The European Commission said in a statement on Monday that the Council of the European Union has adopted a 12th sanction against Russia following final approval by Austria over the weekend.
It focuses on banning imports of diamonds originating in Russia and imposing additional import and export bans on Russia to combat sanctions circumvention and close loopholes.
The ban on direct purchases of non-industrial diamonds from Russia will begin on January 1, followed by a phased ban on indirect imports to be completed by September 1st.
The diamond ban will be coordinated with the Group of Seven (G7), which announced a similar ban earlier this month. The global natural diamond jewelry business is worth $87 billion.
Russian diamond producer Alrosa declined to comment on the 12th EU sanctions package.
Russia's diplomatic mission to the EU said the new EU sanctions showed the failure of punitive measures against Moscow.
"The Russian economy has not been 'torn to pieces', attempts to isolate us in the international arena, including the Brussels program, have failed miserably, and the goal of 'causing a strategic failure' has not yet been achieved. " the delegation said in a statement. The statement was posted online.
The Russian Foreign Ministry did not issue a statement, saying only that a response to the sanctions was forthcoming.
As Reuters previously reported, in an effort to stop Russia from maintaining its military hardware, the European Union is introducing a "Russia ban clause," which would require EU exporters to contractually prohibit the re-export of a range of products to Russia or their use in Russia. "sensitive goods and technologies."
It also tightens compliance rules for purchases of Russian oil through the G7 price cap mechanism.
However, EU countries have watered down initial proposals to ban the sale of old tankers to Russia or Russian-linked companies through a "notification" process.

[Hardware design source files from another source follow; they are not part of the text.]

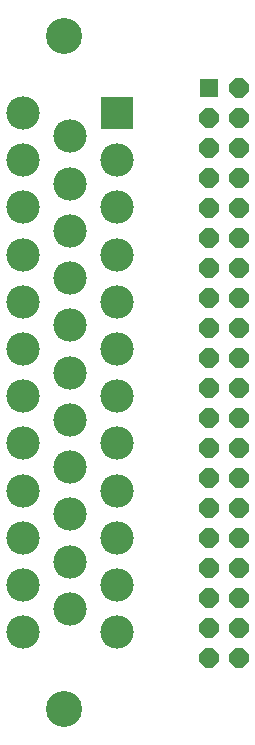
<source format=gbr>
G04 EAGLE Gerber RS-274X export*
G75*
%MOMM*%
%FSLAX34Y34*%
%LPD*%
%INSoldermask Bottom*%
%IPPOS*%
%AMOC8*
5,1,8,0,0,1.08239X$1,22.5*%
G01*
%ADD10C,3.053200*%
%ADD11R,2.828200X2.828200*%
%ADD12C,2.828200*%
%ADD13R,1.625600X1.625600*%
%ADD14P,1.759533X8X292.500000*%


D10*
X85000Y715000D03*
X85000Y145000D03*
D11*
X130000Y650000D03*
D12*
X130000Y610000D03*
X130000Y570000D03*
X130000Y530000D03*
X130000Y490000D03*
X130000Y450000D03*
X130000Y410000D03*
X130000Y370000D03*
X130000Y330000D03*
X130000Y290000D03*
X130000Y250000D03*
X130000Y210000D03*
X90000Y630000D03*
X90000Y590000D03*
X90000Y550000D03*
X90000Y510000D03*
X90000Y470000D03*
X90000Y430000D03*
X90000Y390000D03*
X90000Y350000D03*
X90000Y310000D03*
X90000Y270000D03*
X90000Y230000D03*
X50000Y650000D03*
X50000Y610000D03*
X50000Y570000D03*
X50000Y530000D03*
X50000Y490000D03*
X50000Y450000D03*
X50000Y410000D03*
X50000Y370000D03*
X50000Y330000D03*
X50000Y290000D03*
X50000Y250000D03*
X50000Y210000D03*
D13*
X207300Y671300D03*
D14*
X232700Y671300D03*
X207300Y645900D03*
X232700Y645900D03*
X207300Y620500D03*
X232700Y620500D03*
X207300Y595100D03*
X232700Y595100D03*
X207300Y569700D03*
X232700Y569700D03*
X207300Y544300D03*
X232700Y544300D03*
X207300Y518900D03*
X232700Y518900D03*
X207300Y493500D03*
X232700Y493500D03*
X207300Y468100D03*
X232700Y468100D03*
X207300Y442700D03*
X232700Y442700D03*
X207300Y417300D03*
X232700Y417300D03*
X207300Y391900D03*
X232700Y391900D03*
X207300Y366500D03*
X232700Y366500D03*
X232700Y341100D03*
X207300Y341100D03*
X232700Y315700D03*
X207300Y315700D03*
X232700Y290300D03*
X207300Y290300D03*
X207300Y264900D03*
X232700Y264900D03*
X207300Y239500D03*
X232700Y239500D03*
X232700Y214100D03*
X207300Y214100D03*
X207300Y188700D03*
X232700Y188700D03*
M02*

</source>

The package includes a notification system for funds transferred outside the EU by Russian nationals residing in Russia or Russian entities established in the EU.

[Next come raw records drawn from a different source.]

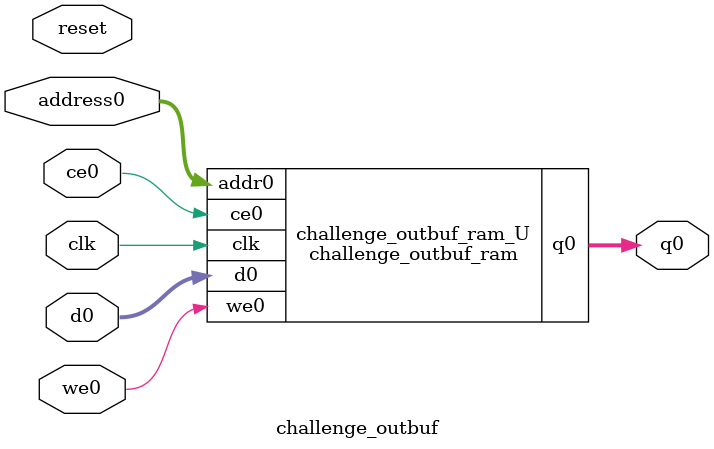
<source format=v>

`timescale 1 ns / 1 ps
module challenge_outbuf_ram (addr0, ce0, d0, we0, q0,  clk);

parameter DWIDTH = 8;
parameter AWIDTH = 8;
parameter MEM_SIZE = 136;

input[AWIDTH-1:0] addr0;
input ce0;
input[DWIDTH-1:0] d0;
input we0;
output reg[DWIDTH-1:0] q0;
input clk;

(* ram_style = "block" *)reg [DWIDTH-1:0] ram[0:MEM_SIZE-1];




always @(posedge clk)  
begin 
    if (ce0) 
    begin
        if (we0) 
        begin 
            ram[addr0] <= d0; 
            q0 <= d0;
        end 
        else 
            q0 <= ram[addr0];
    end
end


endmodule


`timescale 1 ns / 1 ps
module challenge_outbuf(
    reset,
    clk,
    address0,
    ce0,
    we0,
    d0,
    q0);

parameter DataWidth = 32'd8;
parameter AddressRange = 32'd136;
parameter AddressWidth = 32'd8;
input reset;
input clk;
input[AddressWidth - 1:0] address0;
input ce0;
input we0;
input[DataWidth - 1:0] d0;
output[DataWidth - 1:0] q0;



challenge_outbuf_ram challenge_outbuf_ram_U(
    .clk( clk ),
    .addr0( address0 ),
    .ce0( ce0 ),
    .we0( we0 ),
    .d0( d0 ),
    .q0( q0 ));

endmodule


</source>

In addition, the package introduces a new ban on liquefied petroleum gas (LPG) imports, with a transition period of one year, as well as a list of metal products, including "pig iron and mirrors, copper and aluminum wires, foils, pipes and tubes". The total value is €2.2 billion ($2.4 billion) per year".
The plan also adds 140 individuals and entities to the list of those subject to the asset freeze, including participants in Russia's military and defense industries, IT sector, and private military companies.
Although the European Council announced its adoption of the program last week, Austria did not formally approve it until after its main bank, Raiffeisen, was removed from Ukraine's list of "international war sponsors".
The Ukrainian blacklist temporarily removed the bank pending discussions with the European Commission. The commission declined to comment on the matter Monday.
Greece similarly delayed an earlier package of sanctions, suspending the blacklisting of some of its companies. Two Greek shipping companies remain in the website suspension phase.